WHAT IS REQUIRED: Repeat every entry exactly. Do not include the pictures.

------------------------------------------------------------------------

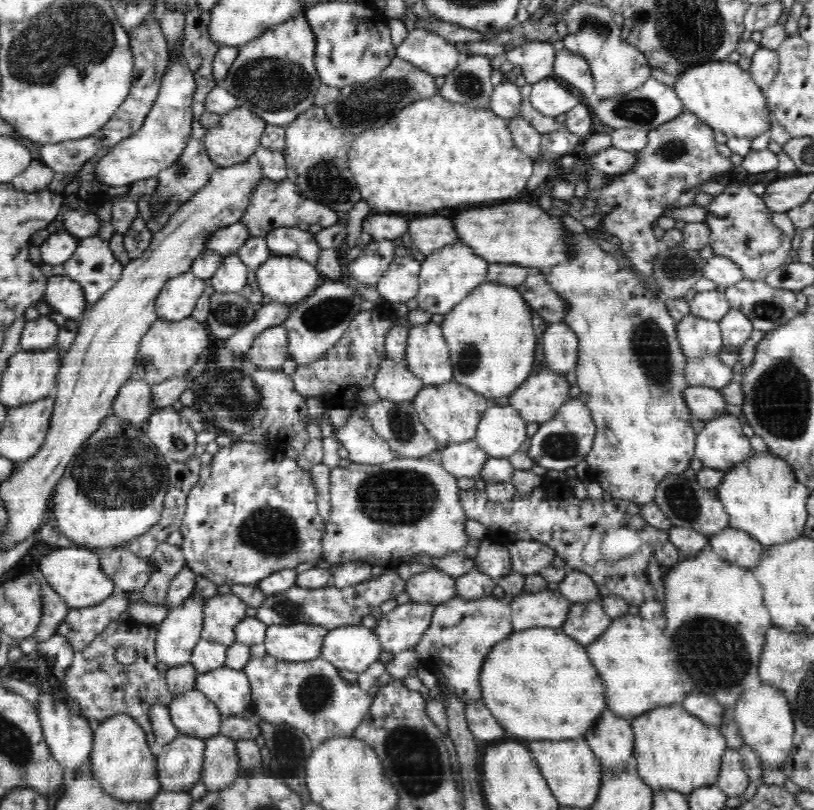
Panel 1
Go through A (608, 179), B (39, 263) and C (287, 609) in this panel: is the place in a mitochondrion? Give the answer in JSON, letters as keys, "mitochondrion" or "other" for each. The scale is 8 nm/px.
{"A":"other","B":"other","C":"mitochondrion"}

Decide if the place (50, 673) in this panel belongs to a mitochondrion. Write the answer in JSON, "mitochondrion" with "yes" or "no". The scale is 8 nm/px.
{"mitochondrion":"no"}

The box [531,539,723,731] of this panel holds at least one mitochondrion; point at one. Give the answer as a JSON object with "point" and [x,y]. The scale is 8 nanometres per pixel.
{"point":[616,556]}

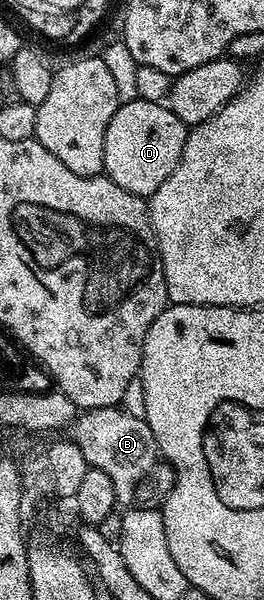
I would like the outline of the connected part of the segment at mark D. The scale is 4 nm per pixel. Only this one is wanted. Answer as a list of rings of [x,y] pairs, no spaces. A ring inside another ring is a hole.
[[[140,99],[122,102],[113,119],[109,119],[109,131],[105,131],[103,173],[117,183],[117,187],[125,187],[125,191],[149,199],[157,187],[173,175],[188,132],[188,126],[183,125],[166,104]]]

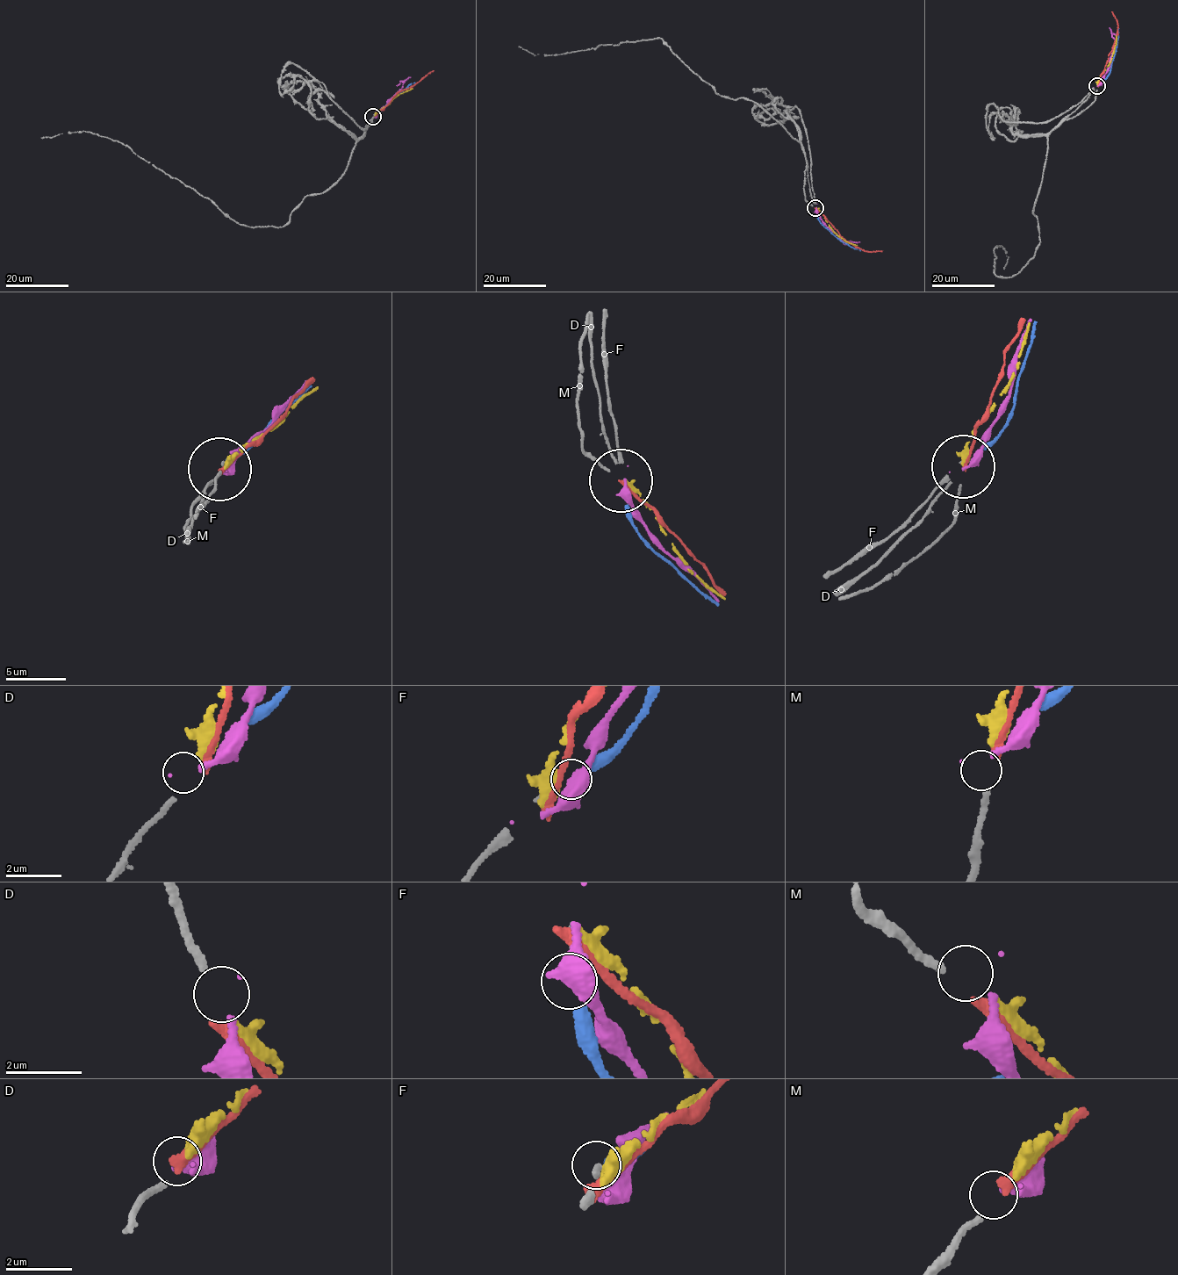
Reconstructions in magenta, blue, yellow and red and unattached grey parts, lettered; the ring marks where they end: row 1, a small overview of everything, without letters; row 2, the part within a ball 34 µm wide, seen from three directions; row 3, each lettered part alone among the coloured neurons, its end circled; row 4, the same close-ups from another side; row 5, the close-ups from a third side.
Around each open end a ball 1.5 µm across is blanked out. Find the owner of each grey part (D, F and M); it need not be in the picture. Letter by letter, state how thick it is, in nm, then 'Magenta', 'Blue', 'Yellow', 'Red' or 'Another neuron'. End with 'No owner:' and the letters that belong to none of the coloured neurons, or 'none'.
D: Thickness 190 nm. Another neuron
F: Thickness 180 nm. Blue
M: Thickness 190 nm. Red
No owner: D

------------------------------------------------------------------------

RESPONSE FOR THIS EXERCISE:
Panel 1
Go through A (608, 179), B (39, 263) and C (287, 609) in this panel: is the place in a mitochondrion? Give the answer in JSON, letters as keys, "mitochondrion" or "other" for each. The scale is 8 nm/px.
{"A":"other","B":"other","C":"mitochondrion"}

Decide if the place (50, 673) in this panel belongs to a mitochondrion. Write the answer in JSON, "mitochondrion" with "yes" or "no". The scale is 8 nm/px.
{"mitochondrion":"no"}

The box [531,539,723,731] of this panel holds at least one mitochondrion; point at one. Give the answer as a JSON object with "point" and [x,y]. The scale is 8 nanometres per pixel.
{"point":[616,556]}

I would like the outline of the connected part of the segment at mark D. The scale is 4 nm per pixel. Only this one is wanted. Answer as a list of rings of [x,y] pairs, no spaces. A ring inside another ring is a hole.
[[[140,99],[122,102],[113,119],[109,119],[109,131],[105,131],[103,173],[117,183],[117,187],[125,187],[125,191],[149,199],[157,187],[173,175],[188,132],[188,126],[183,125],[166,104]]]

Reconstructions in magenta, blue, yellow and red and unattached grey parts, lettered; the ring marks where they end: row 1, a small overview of everything, without letters; row 2, the part within a ball 34 µm wide, seen from three directions; row 3, each lettered part alone among the coloured neurons, its end circled; row 4, the same close-ups from another side; row 5, the close-ups from a third side.
Around each open end a ball 1.5 µm across is blanked out. Find the owner of each grey part (D, F and M); it need not be in the picture. Letter by letter, state how thick it is, in nm, then 'Magenta', 'Blue', 'Yellow', 'Red' or 'Another neuron'. End with 'No owner:' and the letters that belong to none of the coloured neurons, or 'none'.
D: Thickness 190 nm. Another neuron
F: Thickness 180 nm. Blue
M: Thickness 190 nm. Red
No owner: D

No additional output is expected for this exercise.